Poetry

Warning

This is a legacy document, for left here for historical reasons. If you’re looking for a way manage your environment, checkout the uv guide.

The Problem

Pip, conda, virtualenv, venv, pipenv, poetry, pyenv, pyenv-virtualenv, requirements.txt, environment.yml, Pipfile, Pipfile.lock, poetry, setup.py, setup.cfg, uv, rye… A lot, right?

Python is a great language, but managing dependencies can be a nightmare. This is especially true when you’re working on multiple projects, each with its own set of dependencies. You use venv, but then realize each project might require different version of python itself.
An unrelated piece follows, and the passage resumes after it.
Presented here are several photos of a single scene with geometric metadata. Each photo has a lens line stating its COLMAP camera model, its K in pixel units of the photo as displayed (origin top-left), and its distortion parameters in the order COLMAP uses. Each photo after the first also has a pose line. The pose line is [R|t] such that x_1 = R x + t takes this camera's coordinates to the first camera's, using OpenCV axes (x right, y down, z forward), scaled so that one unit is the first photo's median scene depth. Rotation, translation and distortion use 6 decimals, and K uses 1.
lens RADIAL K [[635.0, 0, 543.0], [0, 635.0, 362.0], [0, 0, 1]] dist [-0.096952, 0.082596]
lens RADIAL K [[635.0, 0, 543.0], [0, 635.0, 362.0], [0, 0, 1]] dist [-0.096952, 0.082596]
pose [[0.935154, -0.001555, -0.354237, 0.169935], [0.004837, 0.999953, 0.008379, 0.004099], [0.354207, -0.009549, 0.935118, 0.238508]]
So you use conda, but then you have to remember to activate the right one every time you switch projects. And you don’t know which packages to install with conda, and which with pip. You switch to pipenv, and you have to wait 20 minutes to install one package in a complex environment…

If only we could have cargo for Python…

The Solution

Poetry is a tool that solves all these problems. At least it solves them better than other tools.

The pythonic community sort-of agreed that Poetry is the ~way to go~ best tool it has so far. It defines dependencies in pyproject.toml, which is more readable than requirements.txt and you can specify different groups of dependencies like dev, deploy and others. It also creates a virtual environment for you, so you don’t have to worry about it. Then there’s the poetry.lock file that ensures that the versions of libraries you’ve specified will work together. It’s cross-platform, so you can use it on Windows, Mac, and Linux. By making environments tied to the project directory, you can easily switch between different projects without worrying about conflicts and which environment has been used where.

Poetry also handles multiple python version and packaging which is a big plus and you don’t have to worry about setup.py and setup.cfg files.

One might argue that we already achieve reproducibility with Devcontainers, but practice shows not everyone uses them, not in every setup they can be used. For example for deploying apps on Posit Connect, you cannot use Devcontainers! We recommend using Devcontainer with poetry pre-installed, but if you want to use poetry in your local environment, you should install it with pipx. pipx installs every package in a separate virtual environment, so it’s the recommended way to install CLI tools like poetry.

Packaging

You may wonder why do we want to package our code. To visualize it better, let’s consider the following example:

Project structure
├── src
│   └── model.py
└── scripts
    └── 01_analysis.py

And we get the following errors in 01_analysis.py when trying to import from model.py:

    from my_project.model import get_model
ModuleNotFoundError: No module named 'my_project'

or

    from ..my_project.model import get_model
ImportError: attempted relative import with no known parent package

Sounds familiar? I guess so.

The problem is that Python doesn’t know where to look for the src package, and you often end up with a mess of sys.path.append and PYTHONPATH environment variables. This is where packaging comes in.

By adding a few lines to pyproject.toml, you can make your project a package.

New structure
├── my_project
│   └── model.py
├── pyproject.toml
└── scripts
    └── 01_analysis.py
pyproject.toml generated with poetry new my_project
[tool.poetry]
name = "my_project"
version = "0.1.0"
description = ""
authors = ["Appsilon.com <hello@appsilon.com>"]
packages = [{include = "my_project"}]


[tool.poetry.dependencies]
python = "^3.12"

[build-system]
requires = ["poetry-core"]
build-backend = "poetry.core.masonry.api"

and then, after running poetry install && poetry shell you can import model.py in 01_analysis.py with from my_project.model import get_model. 🎉

This is immensely useful, and this knowledge is definitely under-shared in the data science community.

Note

Tapyr of course comes with packaging out of the box, so you don’t have to worry about it.

Installing Poetry-managed packages in a non-Poetry environment

While poetry is a great tool, sometimes you may need to install a package in an environment without poetry. This is the case when deploying a Shiny app on Posit Connect. Fortunately, it’s as easy as running pip install ..

Tip

Note 1: You don’t need poetry on your system to use project with poetry-defined dependencies!

Why not conda and when conda?

Conda has its place in the world, but it’s not the best tool for managing dependencies in enterprise-ready projects. It’s good for data science projects, in particular you can install additional, non-python artifacts like r or julia! You can also install cuda drivers with conda, which allows you to have projects that use different versions of cuda on the same machine (important for computing clusters)!

However, conda is not known for its reproducibility nor for its speed. It also don’t provide a built-in packaging system, so you have to use setuptools and setup.py files. It’s just built for a different purpose.

Tip

poetry doesn’t work well with pytorch, but you rarely use it in Shiny apps. Better export your model to onnx and use onnxruntime.